**Aim of the exercise**
Go through the records and report each line in which the word "govern" occurs.

(Stored data)
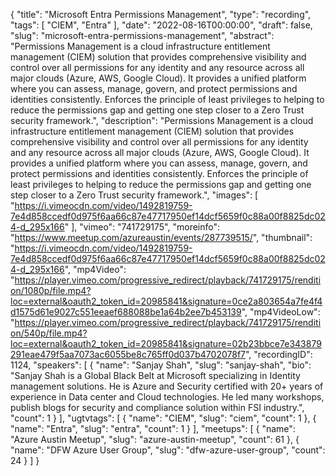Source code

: {
  "title": "Microsoft Entra Permissions Management",
  "type": "recording",
  "tags": [
    "CIEM",
    "Entra"
  ],
  "date": "2022-08-16T00:00:00",
  "draft": false,
  "slug": "microsoft-entra-permissions-management",
  "abstract": "Permissions Management is a cloud infrastructure entitlement management (CIEM) solution that provides comprehensive visibility and control over all permissions for any identity and any resource across all major clouds (Azure, AWS, Google Cloud). It provides a unified platform where you can assess, manage, govern, and protect permissions and identities consistently. Enforces the principle of least privileges to helping to reduce the permissions gap and getting one step closer to a Zero Trust security framework.",
  "description": "Permissions Management is a cloud infrastructure entitlement management (CIEM) solution that provides comprehensive visibility and control over all permissions for any identity and any resource across all major clouds (Azure, AWS, Google Cloud). It provides a unified platform where you can assess, manage, govern, and protect permissions and identities consistently. Enforces the principle of least privileges to helping to reduce the permissions gap and getting one step closer to a Zero Trust security framework.",
  "images": [
    "https://i.vimeocdn.com/video/1492819759-7e4d858ccedf0d975f6aa66c87e47717950ef14dcf5659f0c88a00f8825dc024-d_295x166"
  ],
  "vimeo": "741729175",
  "moreinfo": "https://www.meetup.com/azureaustin/events/287739515/",
  "thumbnail": "https://i.vimeocdn.com/video/1492819759-7e4d858ccedf0d975f6aa66c87e47717950ef14dcf5659f0c88a00f8825dc024-d_295x166",
  "mp4Video": "https://player.vimeo.com/progressive_redirect/playback/741729175/rendition/1080p/file.mp4?loc=external&oauth2_token_id=20985841&signature=0ce2a803654a7fe4f4d1575d61e9027c551eeaef688088be1a64b2ee7b453139",
  "mp4VideoLow": "https://player.vimeo.com/progressive_redirect/playback/741729175/rendition/540p/file.mp4?loc=external&oauth2_token_id=20985841&signature=02b23bbce7e343879291eae479f5aa7073ac6055be8c765ff0d037b4702078f7",
  "recordingID": 1124,
  "speakers": [
    {
      "name": "Sanjay Shah",
      "slug": "sanjay-shah",
      "bio": "Sanjay Shah is a Global Black Belt at Microsoft specializing in Identity management solutions. He is Azure and Security certified with 20+ years of experience in Data center and Cloud technologies. He led many workshops, publish blogs for security and compliance solution within FSI industry.",
      "count": 1
    }
  ],
  "ugtvtags": [
    {
      "name": "CIEM",
      "slug": "ciem",
      "count": 1
    },
    {
      "name": "Entra",
      "slug": "entra",
      "count": 1
    }
  ],
  "meetups": [
    {
      "name": "Azure Austin Meetup",
      "slug": "azure-austin-meetup",
      "count": 61
    },
    {
      "name": "DFW Azure User Group",
      "slug": "dfw-azure-user-group",
      "count": 24
    }
  ]
}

**Response to this task**
  "abstract": "Permissions Management is a cloud infrastructure entitlement management (CIEM) solution that provides comprehensive visibility and control over all permissions for any identity and any resource across all major clouds (Azure, AWS, Google Cloud). It provides a unified platform where you can assess, manage, govern, and protect permissions and identities consistently. Enforces the principle of least privileges to helping to reduce the permissions gap and getting one step closer to a Zero Trust security framework.",
  "description": "Permissions Management is a cloud infrastructure entitlement management (CIEM) solution that provides comprehensive visibility and control over all permissions for any identity and any resource across all major clouds (Azure, AWS, Google Cloud). It provides a unified platform where you can assess, manage, govern, and protect permissions and identities consistently. Enforces the principle of least privileges to helping to reduce the permissions gap and getting one step closer to a Zero Trust security framework.",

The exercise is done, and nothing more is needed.